May 06, 2013
Credit: Clean Sky
Regional airlines may have shed their humble origins as commuter carriers, but regional aircraft are still best known for their simplicity and economy, rather than their technology. But that must change if the sector is to make its contribution to the aviation industry's commitment to reduce its environmental impact.
The important reductions in fuel burn and greenhouse-gas emissions now possible with the latest long-haul airliners such as Boeing's 787, and promised for next-generation single-aisle aircraft such as Airbus's A320NEO, are harder to achieve with smaller regional types making many short hops a day.
Significant improvements in efficiency and reductions in emissions on short flights require new technology but, over the decades, there has been little research directed specifically at the regional sector. The airlines' demand for low equipment prices has made it hard to get a return on such investments.
But that is changing with the inclusion of regional aircraft under Europe's Clean Sky research program. Launched in 2008, Clean Sky is a seven-year, €1.6 billion ($2.1 billion) technology initiative funded equally by the European Commission and industry with the goal of developing technology for cleaner and quieter aircraft.

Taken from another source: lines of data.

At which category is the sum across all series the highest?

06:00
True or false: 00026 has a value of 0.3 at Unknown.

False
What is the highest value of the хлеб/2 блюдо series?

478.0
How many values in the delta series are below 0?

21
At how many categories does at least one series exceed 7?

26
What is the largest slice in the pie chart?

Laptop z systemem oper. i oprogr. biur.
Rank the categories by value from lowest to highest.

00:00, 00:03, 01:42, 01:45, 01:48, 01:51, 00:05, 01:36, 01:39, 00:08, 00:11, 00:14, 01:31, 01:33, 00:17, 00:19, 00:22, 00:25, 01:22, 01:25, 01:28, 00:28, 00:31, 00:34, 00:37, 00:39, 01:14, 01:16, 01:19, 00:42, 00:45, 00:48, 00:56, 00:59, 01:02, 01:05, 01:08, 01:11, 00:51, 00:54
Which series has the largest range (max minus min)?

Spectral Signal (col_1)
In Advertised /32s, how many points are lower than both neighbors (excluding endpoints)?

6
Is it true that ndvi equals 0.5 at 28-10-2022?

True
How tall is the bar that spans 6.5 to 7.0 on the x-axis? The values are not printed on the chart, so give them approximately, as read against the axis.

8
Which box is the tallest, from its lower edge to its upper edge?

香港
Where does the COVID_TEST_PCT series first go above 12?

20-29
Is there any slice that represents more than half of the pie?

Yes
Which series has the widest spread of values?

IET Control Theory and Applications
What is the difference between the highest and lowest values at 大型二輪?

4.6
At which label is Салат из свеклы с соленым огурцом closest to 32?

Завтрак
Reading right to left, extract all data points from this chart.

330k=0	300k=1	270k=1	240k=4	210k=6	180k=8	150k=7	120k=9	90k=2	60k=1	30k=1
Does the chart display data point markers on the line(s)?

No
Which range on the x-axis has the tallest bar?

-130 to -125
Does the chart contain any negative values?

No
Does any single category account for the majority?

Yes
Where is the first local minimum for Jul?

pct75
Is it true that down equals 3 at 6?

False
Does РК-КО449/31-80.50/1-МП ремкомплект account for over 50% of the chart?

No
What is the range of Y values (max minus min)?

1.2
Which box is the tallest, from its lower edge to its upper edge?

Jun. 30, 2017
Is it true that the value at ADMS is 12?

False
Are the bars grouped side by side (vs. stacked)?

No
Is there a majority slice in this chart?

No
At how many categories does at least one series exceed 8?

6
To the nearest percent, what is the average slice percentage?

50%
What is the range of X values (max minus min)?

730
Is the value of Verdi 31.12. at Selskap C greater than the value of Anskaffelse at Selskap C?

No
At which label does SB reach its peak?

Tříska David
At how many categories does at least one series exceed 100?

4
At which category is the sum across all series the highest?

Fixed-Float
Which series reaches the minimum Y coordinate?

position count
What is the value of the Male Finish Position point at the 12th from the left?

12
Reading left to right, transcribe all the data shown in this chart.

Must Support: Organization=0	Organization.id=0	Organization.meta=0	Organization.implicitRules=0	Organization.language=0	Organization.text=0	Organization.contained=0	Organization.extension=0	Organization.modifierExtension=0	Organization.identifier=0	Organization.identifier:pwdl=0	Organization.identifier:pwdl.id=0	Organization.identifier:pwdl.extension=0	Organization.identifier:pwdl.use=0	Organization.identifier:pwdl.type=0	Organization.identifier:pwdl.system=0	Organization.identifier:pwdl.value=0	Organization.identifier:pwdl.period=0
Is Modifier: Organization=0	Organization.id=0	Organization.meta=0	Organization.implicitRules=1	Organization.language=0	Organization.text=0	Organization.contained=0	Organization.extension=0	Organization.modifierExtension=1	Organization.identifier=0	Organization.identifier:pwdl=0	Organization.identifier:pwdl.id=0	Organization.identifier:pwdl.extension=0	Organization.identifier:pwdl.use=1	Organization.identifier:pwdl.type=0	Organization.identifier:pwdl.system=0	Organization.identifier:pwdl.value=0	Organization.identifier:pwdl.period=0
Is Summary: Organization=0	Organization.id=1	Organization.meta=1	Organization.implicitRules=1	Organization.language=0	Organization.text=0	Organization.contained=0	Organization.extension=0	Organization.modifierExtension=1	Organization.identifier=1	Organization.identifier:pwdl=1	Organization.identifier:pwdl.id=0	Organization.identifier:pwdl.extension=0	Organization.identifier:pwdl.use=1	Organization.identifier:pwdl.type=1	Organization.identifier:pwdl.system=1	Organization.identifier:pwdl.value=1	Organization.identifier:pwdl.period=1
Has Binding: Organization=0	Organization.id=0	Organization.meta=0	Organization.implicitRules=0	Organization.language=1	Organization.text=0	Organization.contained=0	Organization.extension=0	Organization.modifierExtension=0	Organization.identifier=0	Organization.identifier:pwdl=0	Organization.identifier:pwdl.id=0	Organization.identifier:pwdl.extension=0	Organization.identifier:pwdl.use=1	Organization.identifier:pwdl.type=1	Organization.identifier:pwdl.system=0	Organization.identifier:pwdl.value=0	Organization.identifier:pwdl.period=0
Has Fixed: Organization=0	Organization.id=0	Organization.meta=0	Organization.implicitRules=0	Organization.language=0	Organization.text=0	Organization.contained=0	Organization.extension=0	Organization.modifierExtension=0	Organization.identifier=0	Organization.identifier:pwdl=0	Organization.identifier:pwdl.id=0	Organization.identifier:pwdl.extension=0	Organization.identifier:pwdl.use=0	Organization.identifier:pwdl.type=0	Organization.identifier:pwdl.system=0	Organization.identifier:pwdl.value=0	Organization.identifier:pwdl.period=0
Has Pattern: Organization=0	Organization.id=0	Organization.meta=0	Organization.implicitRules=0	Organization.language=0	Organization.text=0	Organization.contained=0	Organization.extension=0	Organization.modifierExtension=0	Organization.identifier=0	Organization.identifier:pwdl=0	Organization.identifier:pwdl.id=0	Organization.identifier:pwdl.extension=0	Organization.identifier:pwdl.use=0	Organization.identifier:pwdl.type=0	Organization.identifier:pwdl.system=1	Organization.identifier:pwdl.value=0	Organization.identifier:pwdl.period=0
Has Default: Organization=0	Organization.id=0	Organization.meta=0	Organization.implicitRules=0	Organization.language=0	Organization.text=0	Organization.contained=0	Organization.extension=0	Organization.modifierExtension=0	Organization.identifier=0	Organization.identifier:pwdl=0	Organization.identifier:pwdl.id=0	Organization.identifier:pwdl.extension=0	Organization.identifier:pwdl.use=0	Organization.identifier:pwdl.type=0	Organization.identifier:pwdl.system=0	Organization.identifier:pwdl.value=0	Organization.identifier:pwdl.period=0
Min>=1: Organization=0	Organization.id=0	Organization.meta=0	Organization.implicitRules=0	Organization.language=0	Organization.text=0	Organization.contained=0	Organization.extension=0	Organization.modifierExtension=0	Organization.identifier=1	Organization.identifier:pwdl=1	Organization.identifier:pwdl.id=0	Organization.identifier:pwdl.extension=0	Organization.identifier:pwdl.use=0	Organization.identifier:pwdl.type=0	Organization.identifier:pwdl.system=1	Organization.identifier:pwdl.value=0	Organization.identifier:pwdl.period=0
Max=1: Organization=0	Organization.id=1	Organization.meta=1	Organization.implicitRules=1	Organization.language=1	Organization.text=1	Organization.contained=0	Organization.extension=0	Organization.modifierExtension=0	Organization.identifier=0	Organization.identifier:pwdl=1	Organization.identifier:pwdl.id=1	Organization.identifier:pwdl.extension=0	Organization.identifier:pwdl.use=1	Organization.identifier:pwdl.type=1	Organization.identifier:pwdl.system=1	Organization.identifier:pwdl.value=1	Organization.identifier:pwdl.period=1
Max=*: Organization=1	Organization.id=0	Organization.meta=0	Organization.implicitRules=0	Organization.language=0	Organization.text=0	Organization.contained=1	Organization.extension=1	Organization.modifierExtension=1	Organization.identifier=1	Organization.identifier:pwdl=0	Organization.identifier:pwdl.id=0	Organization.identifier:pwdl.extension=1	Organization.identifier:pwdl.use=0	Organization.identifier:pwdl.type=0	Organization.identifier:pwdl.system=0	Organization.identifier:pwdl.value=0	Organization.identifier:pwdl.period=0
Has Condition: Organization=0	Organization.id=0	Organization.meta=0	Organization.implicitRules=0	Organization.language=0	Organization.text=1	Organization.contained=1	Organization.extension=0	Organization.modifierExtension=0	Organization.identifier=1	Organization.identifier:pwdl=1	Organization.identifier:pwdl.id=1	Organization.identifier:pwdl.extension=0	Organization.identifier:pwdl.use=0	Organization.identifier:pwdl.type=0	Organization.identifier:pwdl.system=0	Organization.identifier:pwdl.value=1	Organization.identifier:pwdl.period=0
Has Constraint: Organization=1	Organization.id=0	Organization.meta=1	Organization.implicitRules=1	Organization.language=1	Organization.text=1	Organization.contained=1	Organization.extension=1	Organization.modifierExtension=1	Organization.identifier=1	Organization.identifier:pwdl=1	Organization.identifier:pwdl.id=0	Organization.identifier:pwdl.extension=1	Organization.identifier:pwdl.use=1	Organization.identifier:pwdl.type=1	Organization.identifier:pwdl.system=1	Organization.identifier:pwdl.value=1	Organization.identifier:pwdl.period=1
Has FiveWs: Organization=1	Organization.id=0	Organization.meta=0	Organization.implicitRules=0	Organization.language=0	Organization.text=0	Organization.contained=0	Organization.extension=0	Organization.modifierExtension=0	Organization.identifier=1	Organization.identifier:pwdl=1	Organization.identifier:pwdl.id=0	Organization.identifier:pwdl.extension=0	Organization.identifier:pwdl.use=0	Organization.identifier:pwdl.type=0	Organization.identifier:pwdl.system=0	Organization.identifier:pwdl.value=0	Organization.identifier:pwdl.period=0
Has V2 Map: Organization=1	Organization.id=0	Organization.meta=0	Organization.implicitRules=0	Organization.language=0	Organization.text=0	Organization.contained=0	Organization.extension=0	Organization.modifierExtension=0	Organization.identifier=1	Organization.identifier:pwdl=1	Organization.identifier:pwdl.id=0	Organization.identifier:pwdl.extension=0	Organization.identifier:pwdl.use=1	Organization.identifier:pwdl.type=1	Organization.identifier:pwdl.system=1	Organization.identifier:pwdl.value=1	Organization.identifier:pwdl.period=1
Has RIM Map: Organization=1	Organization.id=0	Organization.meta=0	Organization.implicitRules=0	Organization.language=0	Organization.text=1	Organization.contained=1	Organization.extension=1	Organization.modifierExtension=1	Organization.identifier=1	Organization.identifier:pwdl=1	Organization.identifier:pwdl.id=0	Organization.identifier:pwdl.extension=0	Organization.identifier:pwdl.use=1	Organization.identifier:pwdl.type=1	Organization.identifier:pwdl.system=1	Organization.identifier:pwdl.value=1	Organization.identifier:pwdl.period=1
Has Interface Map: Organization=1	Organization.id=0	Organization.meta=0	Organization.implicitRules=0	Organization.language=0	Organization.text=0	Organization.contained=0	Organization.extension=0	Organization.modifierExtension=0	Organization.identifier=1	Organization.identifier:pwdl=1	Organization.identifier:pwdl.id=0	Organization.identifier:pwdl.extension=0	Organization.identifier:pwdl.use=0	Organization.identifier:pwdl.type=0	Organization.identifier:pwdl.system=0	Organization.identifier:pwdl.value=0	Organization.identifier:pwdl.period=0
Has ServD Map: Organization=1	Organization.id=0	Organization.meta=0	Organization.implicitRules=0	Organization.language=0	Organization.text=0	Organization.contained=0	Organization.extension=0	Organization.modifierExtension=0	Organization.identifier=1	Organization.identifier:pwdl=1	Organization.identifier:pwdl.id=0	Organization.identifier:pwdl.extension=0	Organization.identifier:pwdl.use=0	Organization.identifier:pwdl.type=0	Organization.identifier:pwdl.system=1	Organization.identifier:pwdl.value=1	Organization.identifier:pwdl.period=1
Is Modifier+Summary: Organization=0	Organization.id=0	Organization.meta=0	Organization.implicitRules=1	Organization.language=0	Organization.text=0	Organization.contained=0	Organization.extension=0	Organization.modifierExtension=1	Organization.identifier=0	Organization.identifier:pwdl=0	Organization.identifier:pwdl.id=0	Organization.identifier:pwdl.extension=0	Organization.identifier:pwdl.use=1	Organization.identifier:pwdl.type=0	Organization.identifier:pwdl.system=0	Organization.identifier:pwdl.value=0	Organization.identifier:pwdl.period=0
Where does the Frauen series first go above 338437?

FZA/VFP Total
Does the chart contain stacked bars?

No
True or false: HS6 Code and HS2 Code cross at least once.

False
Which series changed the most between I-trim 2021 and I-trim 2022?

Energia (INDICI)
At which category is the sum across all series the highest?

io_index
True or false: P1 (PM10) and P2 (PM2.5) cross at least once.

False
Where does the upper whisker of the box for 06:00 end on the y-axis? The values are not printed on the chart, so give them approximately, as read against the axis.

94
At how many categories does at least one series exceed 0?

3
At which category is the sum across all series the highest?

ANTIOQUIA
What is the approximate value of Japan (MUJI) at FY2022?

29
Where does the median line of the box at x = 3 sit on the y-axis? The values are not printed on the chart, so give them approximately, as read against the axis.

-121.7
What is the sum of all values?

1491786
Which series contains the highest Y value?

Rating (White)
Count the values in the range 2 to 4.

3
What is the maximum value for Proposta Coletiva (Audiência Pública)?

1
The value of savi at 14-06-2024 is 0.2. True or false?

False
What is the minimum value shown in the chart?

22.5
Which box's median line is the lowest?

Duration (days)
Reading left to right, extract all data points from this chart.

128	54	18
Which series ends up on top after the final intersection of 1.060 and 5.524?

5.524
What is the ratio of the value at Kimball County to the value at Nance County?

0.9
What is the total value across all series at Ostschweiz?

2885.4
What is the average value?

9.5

The result could be a new 90-seat regional turboprop with composite airframe, laminar-flow wing, low-noise landing gear and all-electric systems, or a new 130-seat small airliner with similar technologies and either geared-turbofan or open-rotor propulsion.
Clean Sky's Green Regional Aircraft (GRA) technology demonstration is lead by Alenia Aeronautica, a partner in the ATR aircraft consortium.
The GRA project's objectives are to mature new technologies in five domains: low-drag, low-noise aerodynamics; lightweight materials and structures; all-electric systems; avionics architectures and trajectory management; and new aircraft configuration. These technologies are to be raised to a readiness level of 5 or 6 through ground demonstrations, wind-tunnel and flight tests.